[Before and after object boxes]

/---

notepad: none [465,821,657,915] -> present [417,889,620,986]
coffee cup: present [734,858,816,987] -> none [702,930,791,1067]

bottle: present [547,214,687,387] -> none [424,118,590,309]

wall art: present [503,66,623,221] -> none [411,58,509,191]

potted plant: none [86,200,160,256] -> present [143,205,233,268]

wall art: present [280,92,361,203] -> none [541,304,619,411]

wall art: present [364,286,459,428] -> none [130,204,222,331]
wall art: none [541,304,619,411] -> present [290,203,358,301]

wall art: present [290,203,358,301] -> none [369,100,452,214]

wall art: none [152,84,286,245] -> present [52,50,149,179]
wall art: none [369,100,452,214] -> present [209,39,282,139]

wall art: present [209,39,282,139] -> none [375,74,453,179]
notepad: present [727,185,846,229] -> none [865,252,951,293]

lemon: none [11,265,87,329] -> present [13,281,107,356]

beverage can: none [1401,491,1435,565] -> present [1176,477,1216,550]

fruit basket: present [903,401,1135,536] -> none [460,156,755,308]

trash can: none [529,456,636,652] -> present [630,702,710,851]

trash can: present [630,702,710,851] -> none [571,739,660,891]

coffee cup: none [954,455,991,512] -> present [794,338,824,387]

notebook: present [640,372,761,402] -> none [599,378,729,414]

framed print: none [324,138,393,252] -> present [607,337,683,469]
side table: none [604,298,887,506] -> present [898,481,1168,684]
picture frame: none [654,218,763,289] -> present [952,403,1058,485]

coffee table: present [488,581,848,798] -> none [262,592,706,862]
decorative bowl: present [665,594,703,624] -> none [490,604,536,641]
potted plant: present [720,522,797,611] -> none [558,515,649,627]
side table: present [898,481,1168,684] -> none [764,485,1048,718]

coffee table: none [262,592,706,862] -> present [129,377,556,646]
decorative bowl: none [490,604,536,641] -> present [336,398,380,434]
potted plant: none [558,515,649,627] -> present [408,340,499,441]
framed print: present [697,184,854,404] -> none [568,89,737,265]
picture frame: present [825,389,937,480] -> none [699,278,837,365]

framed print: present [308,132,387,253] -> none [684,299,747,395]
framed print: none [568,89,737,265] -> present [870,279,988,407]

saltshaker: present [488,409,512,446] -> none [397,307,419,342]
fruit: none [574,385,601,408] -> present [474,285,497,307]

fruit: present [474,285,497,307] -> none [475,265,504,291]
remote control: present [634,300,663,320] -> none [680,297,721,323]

\---

Return, from the data above, each line in which the string "trash" appears.

[Solution]
trash can: none [529,456,636,652] -> present [630,702,710,851]
trash can: present [630,702,710,851] -> none [571,739,660,891]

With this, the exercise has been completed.